§ **EXERCISE GOAL**:
Please update everything from the start of the rows down to and including the line "genus: Sambucus", replacing "phylum" with "division" and leaving the rest unchanged.

Data listing
···

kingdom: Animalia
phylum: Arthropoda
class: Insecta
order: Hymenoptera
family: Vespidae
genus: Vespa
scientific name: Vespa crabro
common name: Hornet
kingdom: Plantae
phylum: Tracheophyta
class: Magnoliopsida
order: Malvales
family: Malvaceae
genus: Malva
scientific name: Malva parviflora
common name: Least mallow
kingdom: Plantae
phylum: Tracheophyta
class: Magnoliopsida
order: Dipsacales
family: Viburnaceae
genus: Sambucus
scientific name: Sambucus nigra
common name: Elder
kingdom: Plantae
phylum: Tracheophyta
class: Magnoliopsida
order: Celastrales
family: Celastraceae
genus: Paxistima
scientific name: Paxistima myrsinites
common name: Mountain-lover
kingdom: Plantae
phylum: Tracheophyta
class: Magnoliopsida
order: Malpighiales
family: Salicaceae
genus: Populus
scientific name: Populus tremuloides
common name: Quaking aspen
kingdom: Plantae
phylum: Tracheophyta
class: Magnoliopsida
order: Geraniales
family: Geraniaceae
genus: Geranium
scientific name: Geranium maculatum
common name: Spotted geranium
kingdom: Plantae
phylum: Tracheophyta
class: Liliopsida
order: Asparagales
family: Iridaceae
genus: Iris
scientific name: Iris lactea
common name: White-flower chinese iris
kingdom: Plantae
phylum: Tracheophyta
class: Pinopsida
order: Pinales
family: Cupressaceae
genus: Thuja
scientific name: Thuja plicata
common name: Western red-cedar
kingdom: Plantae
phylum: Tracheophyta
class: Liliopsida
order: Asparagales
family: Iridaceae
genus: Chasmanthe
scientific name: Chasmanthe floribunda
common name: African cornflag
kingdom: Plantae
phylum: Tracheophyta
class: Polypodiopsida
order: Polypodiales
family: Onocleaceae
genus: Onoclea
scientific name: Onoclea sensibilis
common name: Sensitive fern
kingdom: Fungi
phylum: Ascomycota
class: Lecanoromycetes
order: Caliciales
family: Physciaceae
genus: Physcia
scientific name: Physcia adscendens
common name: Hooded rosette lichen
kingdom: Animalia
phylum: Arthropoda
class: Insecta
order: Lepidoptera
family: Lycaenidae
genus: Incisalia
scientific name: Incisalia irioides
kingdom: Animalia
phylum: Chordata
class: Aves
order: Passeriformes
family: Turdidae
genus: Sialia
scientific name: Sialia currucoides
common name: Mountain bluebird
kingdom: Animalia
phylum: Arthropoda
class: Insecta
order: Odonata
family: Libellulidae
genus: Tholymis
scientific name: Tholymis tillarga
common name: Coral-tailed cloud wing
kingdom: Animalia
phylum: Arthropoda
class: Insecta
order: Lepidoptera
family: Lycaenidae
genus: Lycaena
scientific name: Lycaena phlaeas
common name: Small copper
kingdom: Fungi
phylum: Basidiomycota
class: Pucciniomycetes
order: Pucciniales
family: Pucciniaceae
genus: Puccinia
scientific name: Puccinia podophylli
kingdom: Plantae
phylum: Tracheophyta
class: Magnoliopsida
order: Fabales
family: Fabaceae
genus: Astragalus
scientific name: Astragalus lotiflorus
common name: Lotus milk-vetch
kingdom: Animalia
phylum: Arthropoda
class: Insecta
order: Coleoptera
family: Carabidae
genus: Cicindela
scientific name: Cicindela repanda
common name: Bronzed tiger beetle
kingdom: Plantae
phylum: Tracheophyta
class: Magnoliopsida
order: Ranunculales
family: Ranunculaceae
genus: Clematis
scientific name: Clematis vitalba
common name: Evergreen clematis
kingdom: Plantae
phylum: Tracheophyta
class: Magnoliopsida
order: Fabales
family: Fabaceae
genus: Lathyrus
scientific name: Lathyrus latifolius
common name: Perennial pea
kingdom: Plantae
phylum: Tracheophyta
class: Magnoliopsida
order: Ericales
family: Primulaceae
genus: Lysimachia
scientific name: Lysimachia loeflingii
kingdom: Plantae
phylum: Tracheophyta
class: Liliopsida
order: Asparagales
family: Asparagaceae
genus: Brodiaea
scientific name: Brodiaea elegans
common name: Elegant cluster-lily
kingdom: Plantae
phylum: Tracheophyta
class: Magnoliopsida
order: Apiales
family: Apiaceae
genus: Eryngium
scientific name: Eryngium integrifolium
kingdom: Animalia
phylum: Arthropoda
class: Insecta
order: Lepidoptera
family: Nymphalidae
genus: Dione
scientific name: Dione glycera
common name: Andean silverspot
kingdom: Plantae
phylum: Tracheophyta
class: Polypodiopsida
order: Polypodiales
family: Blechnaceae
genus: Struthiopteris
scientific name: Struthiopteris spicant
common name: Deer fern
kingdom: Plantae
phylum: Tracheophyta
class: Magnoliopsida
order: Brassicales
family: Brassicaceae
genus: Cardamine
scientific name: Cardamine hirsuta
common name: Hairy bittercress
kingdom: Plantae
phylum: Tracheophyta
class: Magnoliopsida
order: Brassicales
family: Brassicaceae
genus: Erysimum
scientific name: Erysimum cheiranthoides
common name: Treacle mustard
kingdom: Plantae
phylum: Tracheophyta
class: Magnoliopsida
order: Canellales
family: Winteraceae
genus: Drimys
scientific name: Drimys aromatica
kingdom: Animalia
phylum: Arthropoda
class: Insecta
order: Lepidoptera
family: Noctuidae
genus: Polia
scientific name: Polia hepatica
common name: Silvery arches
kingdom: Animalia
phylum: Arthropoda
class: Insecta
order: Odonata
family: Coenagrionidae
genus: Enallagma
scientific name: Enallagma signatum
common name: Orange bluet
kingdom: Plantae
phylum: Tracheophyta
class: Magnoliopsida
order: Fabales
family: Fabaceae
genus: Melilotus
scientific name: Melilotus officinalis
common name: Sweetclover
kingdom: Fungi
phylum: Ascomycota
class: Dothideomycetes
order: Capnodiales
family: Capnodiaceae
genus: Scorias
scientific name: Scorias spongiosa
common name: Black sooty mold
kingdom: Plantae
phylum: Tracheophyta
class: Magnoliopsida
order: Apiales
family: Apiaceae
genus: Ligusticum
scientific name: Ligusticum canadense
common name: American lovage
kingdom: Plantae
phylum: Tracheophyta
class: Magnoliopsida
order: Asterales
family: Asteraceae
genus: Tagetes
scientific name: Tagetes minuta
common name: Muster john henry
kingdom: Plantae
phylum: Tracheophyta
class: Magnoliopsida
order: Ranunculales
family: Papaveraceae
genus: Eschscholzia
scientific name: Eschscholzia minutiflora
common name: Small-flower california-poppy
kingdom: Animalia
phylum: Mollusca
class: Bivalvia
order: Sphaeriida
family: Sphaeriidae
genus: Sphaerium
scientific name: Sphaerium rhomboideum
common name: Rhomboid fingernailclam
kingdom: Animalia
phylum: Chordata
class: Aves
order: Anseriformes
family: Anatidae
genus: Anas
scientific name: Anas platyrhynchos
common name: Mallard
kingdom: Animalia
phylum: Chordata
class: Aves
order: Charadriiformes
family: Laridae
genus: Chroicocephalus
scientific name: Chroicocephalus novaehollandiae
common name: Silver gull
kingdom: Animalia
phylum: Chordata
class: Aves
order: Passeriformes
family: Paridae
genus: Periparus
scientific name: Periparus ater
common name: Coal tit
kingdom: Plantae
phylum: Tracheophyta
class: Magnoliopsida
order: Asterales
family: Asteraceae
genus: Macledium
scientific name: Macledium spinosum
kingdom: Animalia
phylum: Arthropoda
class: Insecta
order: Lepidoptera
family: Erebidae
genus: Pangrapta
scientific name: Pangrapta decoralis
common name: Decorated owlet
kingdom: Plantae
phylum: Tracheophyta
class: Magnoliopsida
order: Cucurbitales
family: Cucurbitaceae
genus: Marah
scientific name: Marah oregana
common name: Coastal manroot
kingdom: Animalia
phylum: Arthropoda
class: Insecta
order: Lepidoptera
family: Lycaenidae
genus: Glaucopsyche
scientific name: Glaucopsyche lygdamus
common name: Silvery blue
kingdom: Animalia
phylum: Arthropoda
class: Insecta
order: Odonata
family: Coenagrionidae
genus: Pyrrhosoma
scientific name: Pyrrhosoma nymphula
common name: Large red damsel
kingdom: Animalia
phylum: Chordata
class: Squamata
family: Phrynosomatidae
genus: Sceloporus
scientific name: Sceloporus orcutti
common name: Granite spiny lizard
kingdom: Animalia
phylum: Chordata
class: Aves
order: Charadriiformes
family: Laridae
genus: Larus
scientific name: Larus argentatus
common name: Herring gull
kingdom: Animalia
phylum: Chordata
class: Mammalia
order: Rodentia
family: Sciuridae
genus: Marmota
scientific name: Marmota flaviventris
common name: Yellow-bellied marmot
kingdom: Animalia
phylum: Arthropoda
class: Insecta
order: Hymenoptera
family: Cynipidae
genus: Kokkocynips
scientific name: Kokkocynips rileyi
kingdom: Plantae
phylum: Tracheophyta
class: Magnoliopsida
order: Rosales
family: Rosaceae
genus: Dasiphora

···

§ **RESULT OF THE EXERCISE**:
kingdom: Animalia
division: Arthropoda
class: Insecta
order: Hymenoptera
family: Vespidae
genus: Vespa
scientific name: Vespa crabro
common name: Hornet
kingdom: Plantae
division: Tracheophyta
class: Magnoliopsida
order: Malvales
family: Malvaceae
genus: Malva
scientific name: Malva parviflora
common name: Least mallow
kingdom: Plantae
division: Tracheophyta
class: Magnoliopsida
order: Dipsacales
family: Viburnaceae
genus: Sambucus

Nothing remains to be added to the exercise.